_ASSIGNMENT_
Copy the text of the material below word for word, leaving out the pictures.

——————————

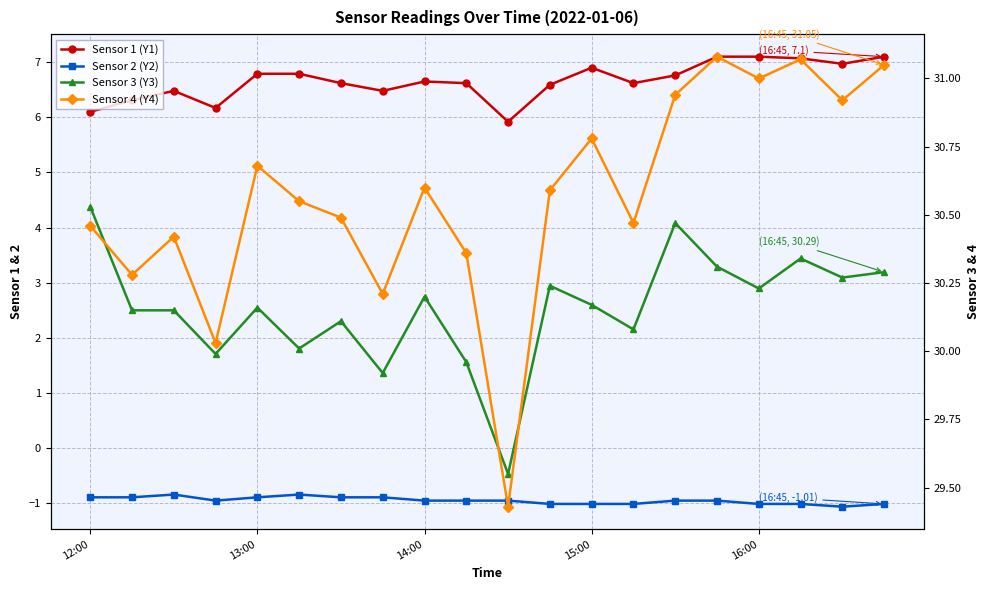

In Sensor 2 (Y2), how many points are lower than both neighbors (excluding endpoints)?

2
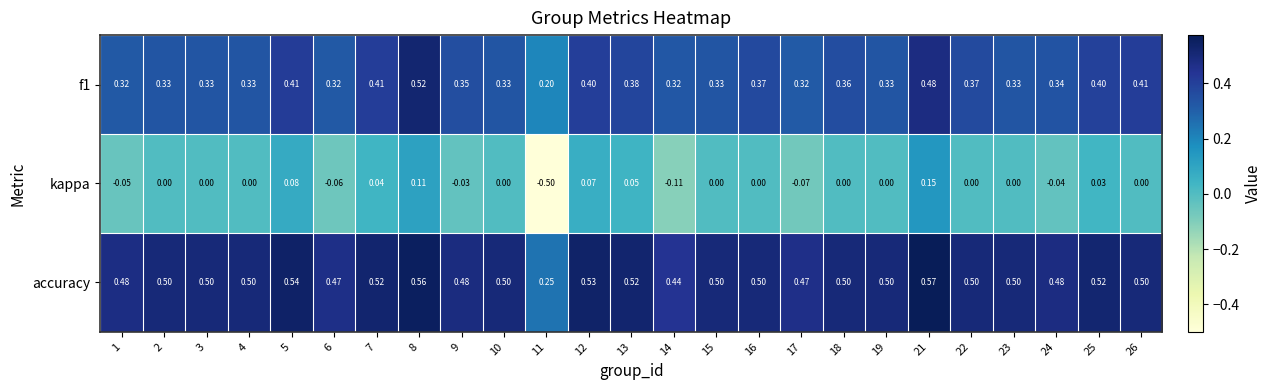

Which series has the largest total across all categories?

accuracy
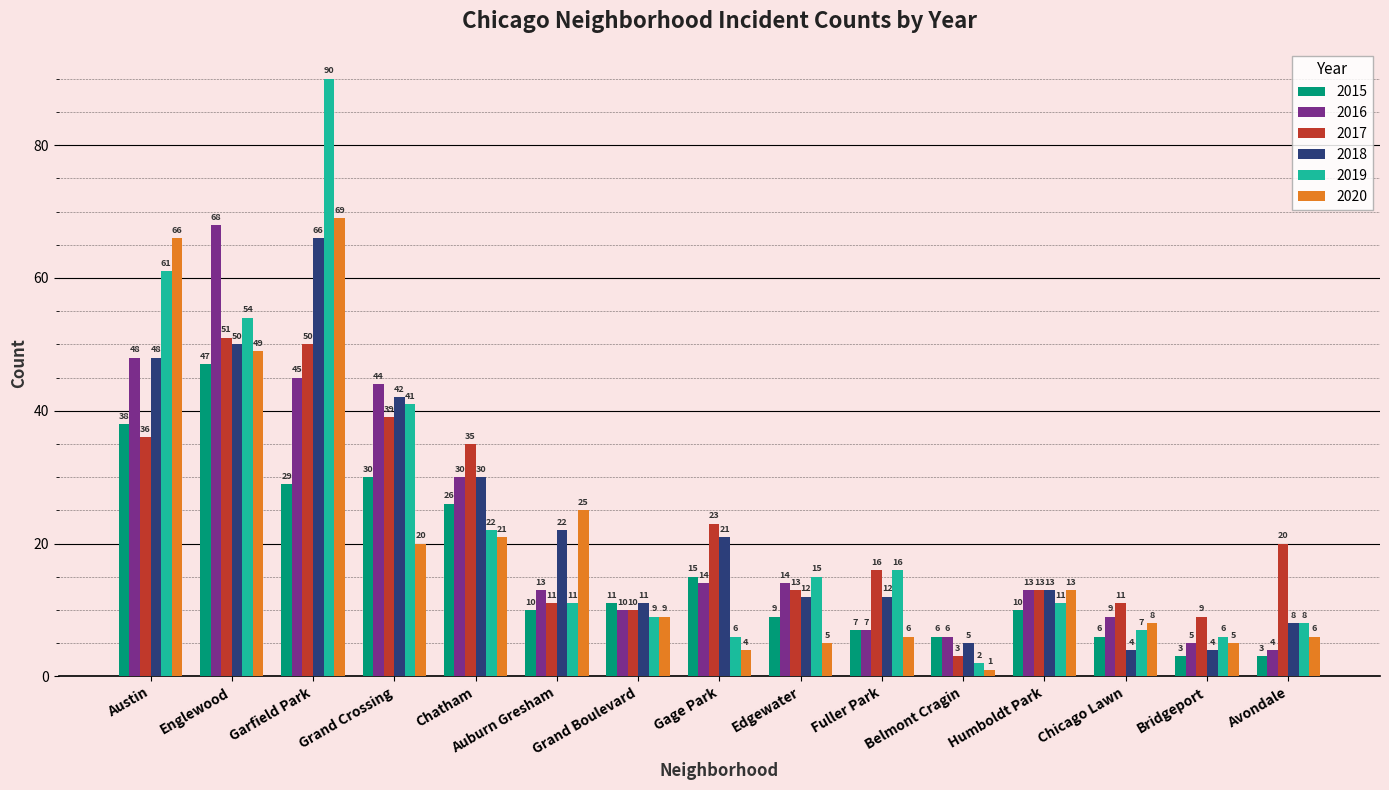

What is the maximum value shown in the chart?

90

——————————

_ANSWER TO THE EXERCISE_
In Sensor 2 (Y2), how many points are lower than both neighbors (excluding endpoints)?

2

Which series has the largest total across all categories?

accuracy

What is the maximum value shown in the chart?

90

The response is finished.